Um longo silêncio. Depois, a voz dela voltou, ainda mais baixa: “Não posso.”

Manuel endireitou-se na cadeira, uma inquietação a crescer-lhe no peito. “Conta-me o que aconteceu. Só ligas para nós se for algo muito importante.”

“É importante,” disse a menina, e ele percebeu que ela estava a segurar o choro. “Fui acordá-los, mas não se mexem. Não me respondem.”

O sono que turvara a mente de Manuel desapareceu num instante. O seu instinto gritava que aquela não era uma chamada normal.

Manteve a voz calma, por ela. “Talvez estejam a dormir muito profundamente. Já é muito tarde.”

“Não,” sussurrou ela. “Abanei-os. Eles sempre acordam quando entro. Mas desta vez não.”

Manuel tapou o auscultador com a mão e fez sinal ao Agente Ferreira, que cochilava num canto, para preparar a viatura. Depois voltou ao telefone. “Há mais adultos contigo? Avós, uma baby-sitter?”

“Não. Só eu e eles,” respondeu ela.

“Tudo bem. Preciso que me digas a tua morada para irmos aí ver o que se passa.”

Ela ditou-a devagar, tropeçando nos números. Manuel anotou rapidamente, reconhecendo o bairro: umas casas mais antigas perto da zona rural. Manteve o tom sereno. “Fizeste muito bem em ligar. Agora ouve-me com atenção: fica no teu quarto até chegarmos. Não vás à procura deles. Consegues fazer isso?”

“Sim,” murmurou ela.

Dez minutos depois, a viatura estacionou em frente a uma casa de dois andares com a tinta branca a descascar. Uma luz fraca na varanda iluminava a porta. Para surpresa de Manuel, a porta abriu antes de baterem. Uma menina de camisa de noite estava ali, os olhos arregalados de medo.

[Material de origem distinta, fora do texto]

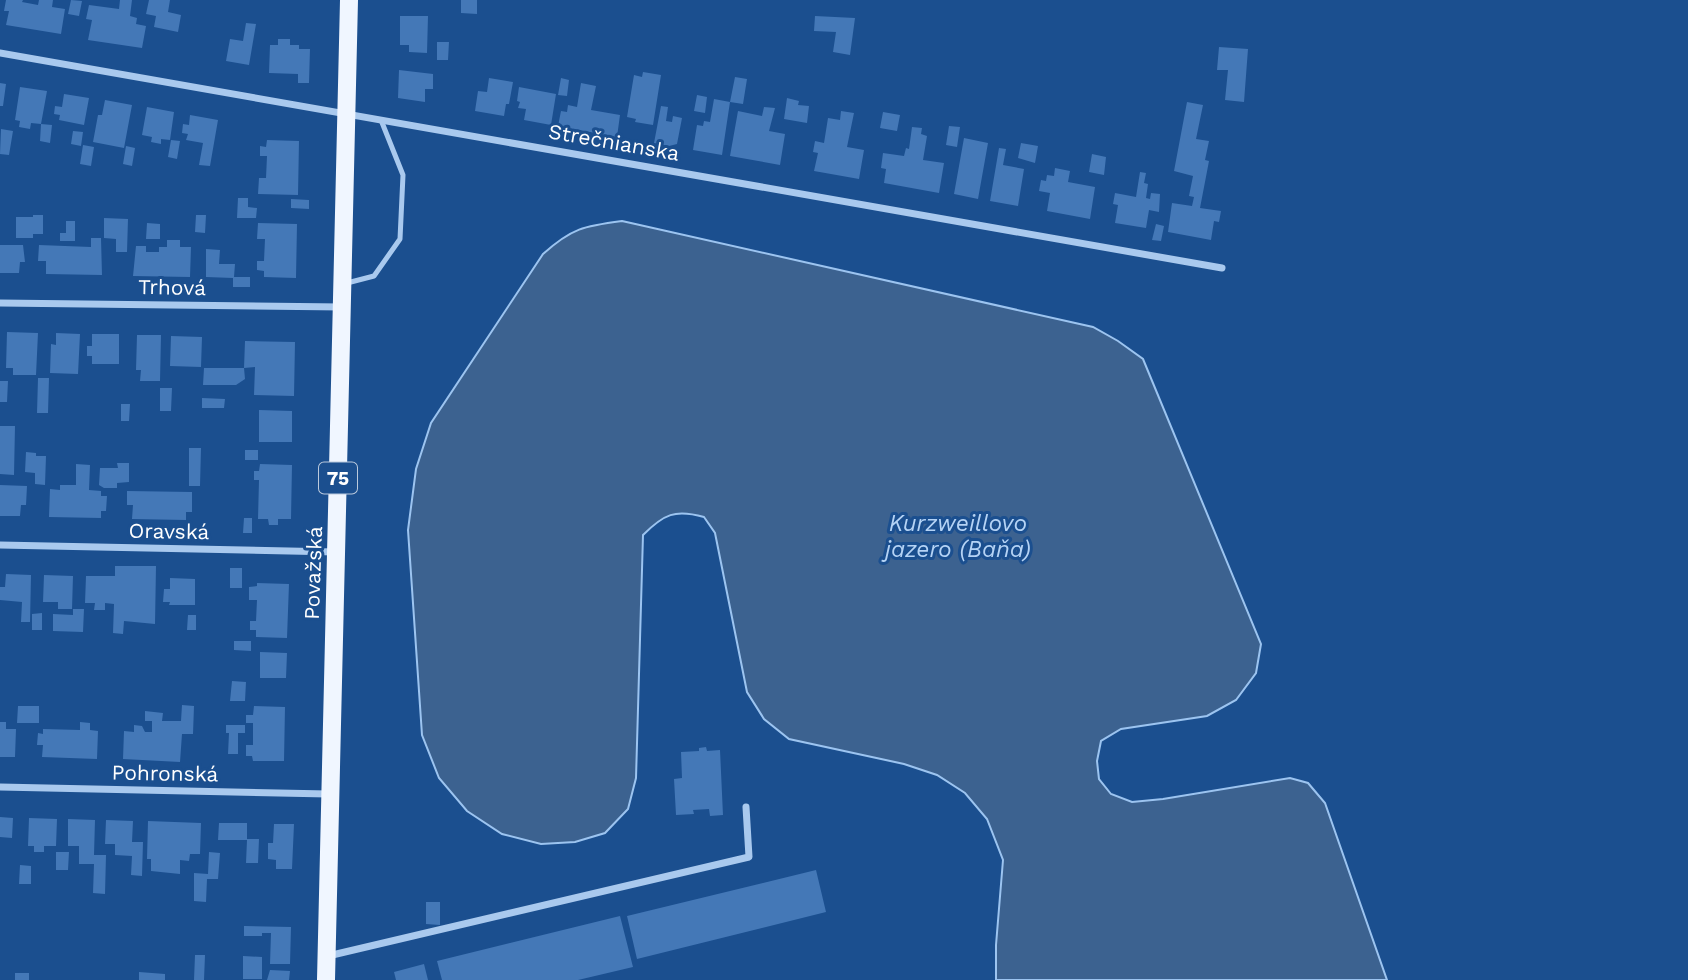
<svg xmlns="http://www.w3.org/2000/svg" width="1688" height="980" font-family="'Work Sans',sans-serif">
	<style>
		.water { fill: #3c6290; stroke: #9cc4f0; stroke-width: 2 }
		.building { fill: #4478b7 }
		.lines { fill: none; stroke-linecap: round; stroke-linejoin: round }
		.service { stroke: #a9c9ee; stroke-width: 5 }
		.minor { stroke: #a9c9ee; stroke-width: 7 }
		.primary { stroke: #f0f6ff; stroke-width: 18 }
		.labels { text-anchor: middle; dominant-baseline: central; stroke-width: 6; stroke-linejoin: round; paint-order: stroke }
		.shield { fill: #1b4f8f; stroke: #bbcadd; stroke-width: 2 }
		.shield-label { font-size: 19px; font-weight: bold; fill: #fff }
		.street-label { font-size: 21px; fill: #fff; stroke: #1b4f8f }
		.water-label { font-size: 23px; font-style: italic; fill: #b5d3f5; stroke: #1b4f8f }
	</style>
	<rect width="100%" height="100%" fill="#1b4f8f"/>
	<!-- water -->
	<path class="water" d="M622 221 1093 327 1118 341 1143 359 1261 644 1256 673 1236 700 1207 716 1121 729 1101 741 1097 761 1099 779 1111 794 1132 802 1163 799 1290 778 1308 783 1325 803 1387 980H996V945L1003 860 987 819 965 793 937 775 904 764 789 739 764 719 747 692 715 533 704 517C675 509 664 514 643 535L636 778 628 809 605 833 575 842 541 844 502 834 467 811 439 778 422 735 408 530 416 469 431 423 543 254C572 228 584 226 622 221Z"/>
	<!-- building -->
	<path class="building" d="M6 0H23L22 2 38 5 39 0H53L52 7 65 9 61 34 6 25 9 11H4Z
		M71 0 82 1 79 16 68 14Z
		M120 0H132L130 16 137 18 136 24 146 26 142 48 88 40 92 20 86 19 89 5 119 9Z
		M149 0H170L168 12 181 15 178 32 154 27 156 16 146 14Z
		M461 0H477V14L461 13Z
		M400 16H428L427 53 409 52V45H400Z
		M815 16 855 18 850 55 833 52 836 32 814 31Z
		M246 23 256 24 249 65 226 61 230 39 243 41Z
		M278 39H290V45H299V49H310L309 83H298V74L269 73 270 45H278Z
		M437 42H449L448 60H437Z
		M1219 47 1248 49 1244 102 1225 100 1228 70H1217Z
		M399 70 433 74V89H425V102L398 98Z
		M643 72 661 75 653 125 635 122 636 119 627 117 634 75 642 77Z
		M735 77 747 79 743 104 730 102Z
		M489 78 513 82 509 104H506L504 116 475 111 478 91 487 92Z
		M561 78 569 80 567 96 558 95Z
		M0 83 6 84 3 106H0Z
		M581 83 596 86 591 110 620 115 617 137 558 126 561 111 567 112 568 105 577 107Z
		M20 87 47 91 41 124 52 125 50 143 40 141 41 124 31 123 30 129 19 127 20 121 15 120Z
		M519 87 556 94 551 125 524 120 526 109 518 108 520 102 517 101Z
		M64 94 89 98 84 125 59 120 60 115 54 114 55 106 62 107Z
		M697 95 707 97 705 113 694 111Z
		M787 98 799 101 798 105 809 106 807 123 784 119Z
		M714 99 730 102 722 155 693 150 697 125 703 126 704 121 710 122Z
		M105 100 132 105 124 148 93 142 98 115H102Z
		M1187 102 1203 105 1196 139 1209 141 1205 160 1209 161 1200 208 1221 211 1219 222 1214 221 1211 240 1168 232 1172 203 1192 206 1194 197 1189 196 1193 176 1174 171Z
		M661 106 668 107 666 121 672 122 673 116 682 118 677 144 669 146 654 143Z
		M147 107 174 112 170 140 161 139V144L151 142 152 137 142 135Z
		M764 107 775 108 769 131 785 134 780 165 730 156 738 111 762 116Z
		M841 111 854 113 847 147 864 150 859 179 814 171 818 153 813 152 815 141 824 143 828 118 840 120Z
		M883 112 900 115 897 131 880 128Z
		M190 115 218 120 210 166 199 165 203 143 186 140 188 134 182 133 183 124 189 125Z
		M949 126 960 127 957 147 946 145Z
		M912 127 922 128 921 134 927 136 923 160 944 163 939 193 884 183 886 169 881 168 883 153 904 156 906 148 909 149Z
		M1 129 13 131 9 155 0 154Z
		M73 131 83 132 81 146 71 144Z
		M964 138 988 143 978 199 954 194Z
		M171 140 180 141 177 159 168 157Z
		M267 140 299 141 298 195 258 194 259 178H266L267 156H260V146L266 147Z
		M1021 143 1038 146 1035 163 1018 158Z
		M83 145 94 147 91 166 80 164Z
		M126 146 135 148 132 166 123 164Z
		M999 148 1006 149 1003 165 1024 169 1018 206 990 201Z
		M1092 154 1106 157 1104 175 1089 172Z
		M1055 168 1070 171 1068 182 1095 187 1090 219 1047 211 1050 193 1039 191 1041 180 1046 181 1047 175 1054 176Z
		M1140 172 1146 173 1144 183 1148 184 1146 198 1150 199 1151 193 1160 194 1159 212 1149 210 1146 228 1115 223 1118 205 1113 204 1115 193 1136 197Z
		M238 198H248V207L257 208 256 218H237Z
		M291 199 309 200V209L291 208Z
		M33 215H43V234H33V238H16V217H33Z
		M196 215H206L205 233 195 232Z
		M104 218 128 219 127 252H116V239L104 238Z
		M66 221H75V241H60V233H66Z
		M147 223 160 224V239H146Z
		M258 223 297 224 296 278 264 277V271L257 270V261H264L265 239H257Z
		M1156 224 1164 226 1161 241 1152 240Z
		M91 238H101L102 275 46 274V261H38L39 245 91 247Z
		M167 240H180V247H191L190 277 133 276 136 246H146V252H159V247H167Z
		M0 245H23L25 262H20L19 273H0Z
		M206 249 220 250 219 264H235L234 277H250V287H233V278L206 277Z
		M7 332 38 333 36 375H13V368H6Z
		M56 333 80 334 78 374 50 373 51 344 56 345Z
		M92 334H119V364H92V356H87V346H92Z
		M137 335H161L160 381H140L141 370H136Z
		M171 336 202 337 201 367 170 366Z
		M245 341 295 342 294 396 254 395 255 367 244 368Z
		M204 368H244L245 379 236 385H203Z
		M38 378H49L48 413H37Z
		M0 381H8L7 402H0Z
		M160 388H172L171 411H160Z
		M202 398 225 399 224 408H202Z
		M121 404H130L129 421H121Z
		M259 410 292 411V442H259Z
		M0 426H15L14 475 0 474Z
		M189 448H201L200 486H189Z
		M245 450H258V460H245Z
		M26 452 36 453V456H46L45 485 35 484V473L25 472Z
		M117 463H129V482L117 483V488H104L99 485 100 468H118Z
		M76 464 90 465 89 490 101 491V496H107L106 511H101V518L49 517 50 489 60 490V485H76Z
		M260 464 292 465 291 519H278V525H269L268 519H258L259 480H254V471H259Z
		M0 485 27 486 26 505H21L20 516H0Z
		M127 491 192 492V512H186V520L132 519 133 505H127Z
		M244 518H252V533H243Z
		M115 566H156L155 624 124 621 123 634 113 633 114 604 105 603V610H94L95 603H85L86 576H115Z
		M230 568H242V588H230Z
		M6 574 31 575 30 622H21L22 602 0 600V587H5Z
		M44 575 73 576 72 609H58V602H43Z
		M170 578 195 579V605H169L170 602H163L164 589H170Z
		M257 583 289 584 287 638 256 637V630H250V621H256L257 600H249V587L257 586Z
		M73 609H84L83 632 53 631V614L73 615Z
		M42 613V630H32V614Z
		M188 615H196V630H187Z
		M234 641H251V651L234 650Z
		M260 652 287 653 286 678H260Z
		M232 681 246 682 245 701H230Z
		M182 705 194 706 193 734H182L180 762 123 759 124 731 134 732V725L142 726 145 732H152V721H145V711L163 713 162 721H181Z
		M18 706H39V723H17Z
		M254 706 285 707 284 761H253L252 756H246V745H253V723H246V715H253Z
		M0 722H6V729H16L15 757H0Z
		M80 722 90 723V730L98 731 97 759 42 757 43 745H37L38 733 43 734V729L80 730Z
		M226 725H245V733H238V754H228L229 733H226Z
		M706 747 707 751 720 750 723 815 710 816 709 809 693 810 694 814 676 815 674 779 682 778 681 752 699 751V748Z
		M0 817 13 818 12 838 0 837Z
		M29 818 57 819 56 846H44V852H34V846H28Z
		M68 819 95 820 94 855H106L105 894 93 893 94 864H79V846H68Z
		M106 820 133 821 132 842H143L142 876 131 875 132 856 115 855V844H105Z
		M148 821 201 823 200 854H190L189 861 180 860V874L151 871V859H147Z
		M219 823H247V839H259L258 863H246L247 840H218Z
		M274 824H294L292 869H276V860L268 859V843H273Z
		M56 852H69L68 870H56Z
		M209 852 220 853 218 879H207L206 902 194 901V873L208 874Z
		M20 865 31 866V884H19Z
		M816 870 826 912 637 959 627 916Z
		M426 902H440V925L426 924Z
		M620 916 633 967 578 980H442L437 961Z
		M244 926 291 927 290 964H270L271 933H262V936H244Z
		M195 955H205L204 980H194Z
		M243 956 262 957V979H243Z
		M424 964 428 980H396L394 972Z
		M270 970 290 971 289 980H267Z
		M139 972 165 974V980H139Z
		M15 973H29V980H15Z"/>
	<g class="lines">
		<!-- service -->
		<path class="service" d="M347 283 374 276 400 239 403 175 381 120"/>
		<!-- minor -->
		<path class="minor" d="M0 53 1222 268
			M0 303 342 307
			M0 545 336 552
			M0 787 328 794
			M328 956 749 857 746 807"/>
		<!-- primary -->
		<path class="primary" d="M326 980 349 0"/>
	</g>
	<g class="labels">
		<!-- shield labels -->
		<rect class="shield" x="319" y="462.5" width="38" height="31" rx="5"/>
		<g class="shield-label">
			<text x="338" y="478">75</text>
		</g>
		<!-- street labels -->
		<g class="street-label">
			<text transform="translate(614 142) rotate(10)">Strečnianska</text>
			<text transform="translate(172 287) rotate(1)">Trhová</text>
			<text transform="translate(169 531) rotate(1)">Oravská</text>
			<text transform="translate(313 573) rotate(-88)">Považská</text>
			<text transform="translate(165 773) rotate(1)">Pohronská</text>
		</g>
		<!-- water labels -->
		<g class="water-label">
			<text x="958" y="523">Kurzweillovo<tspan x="958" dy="26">jazero (Baňa)</tspan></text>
		</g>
	</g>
</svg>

“Eles estão lá em cima,” disse ela simplesmente, apontando para o corredor.

Manuel e Ferreira trocaram um olhar rápido e seguiram-na. Quando entraram no quarto principal, um arrepio percorreu-os. Um homem e uma mulher estavam deitados lado a lado na cama. Pálidos, imóveis. Nenhum sinal de luta, nenhum ferimento visível—apenas um silêncio perturbador.

“Meu Deus,” murmurou Ferreira baixinho.

Manuel chamou imediatamente uma ambulância e a equipa de investigação. A cena era assustadora, mas não parecia um crime. Havia algo mais errado ali.

Quando a equipa de emergência chegou, descobriu rapidamente a causa. Havia uma fuga de gás no sistema de aquecimento antigo, que enchera a casa silenciosamente durante a noite. Os pais nunca acordaram, sufocados enquanto dormiam.

A sobrevivência da menina foi quase um milagre. O quarto dela ficava no andar superior, um pouco afastado da concentração de gás. E, mais importante, ela tinha o hábito de deixar a janela um pouco aberta. Aquele fio de ar fresco salvara-lhe a vida, embora os médicos tenham confirmado que ela inalara fumos suficientes para ficar gravemente doente. Foi levada às pressas para o hospital, mas estabilizou em poucas horas.

Manuel pensou naquela chamada vezes sem conta nos dias que se seguiram. Se a tivesse ignorado, achando que era uma brincadeira ou apenas o medo de uma criança, ela talvez não tivesse sobrevivido até de manhã. A decisão dele de a ouvir, de levar as suas palavras a sério, dera-lhe uma chance de viver.

Nos momentos de silêncio depois do caso encerrado, Manuel revivia a voz dela ao telefone. Frágil, assustada, mas corajosa o suficiente para pedir ajuda na escuridão. E porque ela o fez, e porque alguém atendeu, a esperança prevaleceu onde a tragédia quase levou tudo.